Problem details ▸
List every line of the records that contains the string "context".

Information given ▸
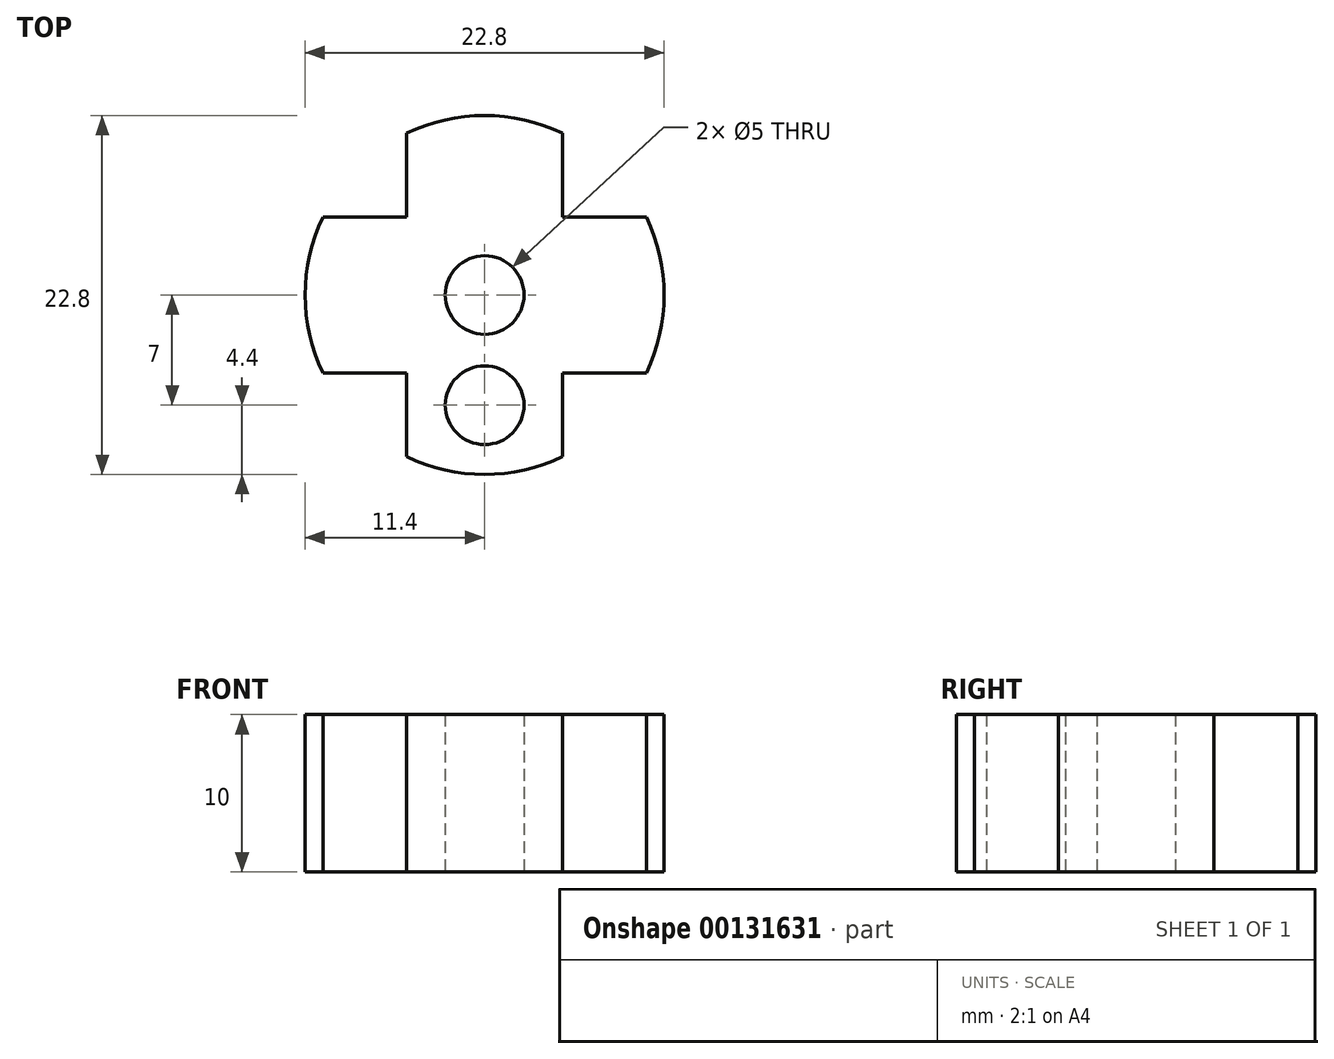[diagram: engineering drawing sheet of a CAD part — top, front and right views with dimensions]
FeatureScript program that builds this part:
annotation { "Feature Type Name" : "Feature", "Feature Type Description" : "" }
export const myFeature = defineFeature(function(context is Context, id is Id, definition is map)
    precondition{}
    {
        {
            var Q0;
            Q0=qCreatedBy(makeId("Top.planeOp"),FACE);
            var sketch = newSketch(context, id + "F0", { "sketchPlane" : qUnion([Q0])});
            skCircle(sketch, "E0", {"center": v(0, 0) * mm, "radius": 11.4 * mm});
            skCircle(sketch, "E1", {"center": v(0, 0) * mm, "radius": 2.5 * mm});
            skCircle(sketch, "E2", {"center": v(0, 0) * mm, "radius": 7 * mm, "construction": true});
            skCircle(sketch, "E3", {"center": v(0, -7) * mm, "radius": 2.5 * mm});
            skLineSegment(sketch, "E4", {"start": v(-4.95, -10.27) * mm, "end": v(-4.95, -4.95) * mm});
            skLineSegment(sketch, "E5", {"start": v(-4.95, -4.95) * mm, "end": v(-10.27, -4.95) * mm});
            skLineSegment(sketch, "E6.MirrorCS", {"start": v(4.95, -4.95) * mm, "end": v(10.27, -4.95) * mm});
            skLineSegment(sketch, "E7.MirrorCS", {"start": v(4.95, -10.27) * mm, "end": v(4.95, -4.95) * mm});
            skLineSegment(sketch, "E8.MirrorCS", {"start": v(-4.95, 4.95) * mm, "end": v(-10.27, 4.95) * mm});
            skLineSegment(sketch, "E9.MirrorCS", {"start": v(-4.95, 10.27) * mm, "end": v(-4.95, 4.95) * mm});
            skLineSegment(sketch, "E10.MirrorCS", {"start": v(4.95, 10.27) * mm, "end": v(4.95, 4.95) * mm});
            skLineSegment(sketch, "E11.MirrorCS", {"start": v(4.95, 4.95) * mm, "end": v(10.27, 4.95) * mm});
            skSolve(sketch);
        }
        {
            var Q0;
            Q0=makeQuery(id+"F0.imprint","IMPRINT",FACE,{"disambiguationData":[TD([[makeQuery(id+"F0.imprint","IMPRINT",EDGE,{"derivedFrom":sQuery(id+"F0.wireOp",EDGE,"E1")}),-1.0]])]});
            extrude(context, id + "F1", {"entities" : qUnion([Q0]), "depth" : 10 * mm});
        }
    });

Answer to the problem ▸
export const myFeature = defineFeature(function(context is Context, id is Id, definition is map)
            var sketch = newSketch(context, id + "F0", { "sketchPlane" : qUnion([Q0])});
            extrude(context, id + "F1", {"entities" : qUnion([Q0]), "depth" : 10 * mm});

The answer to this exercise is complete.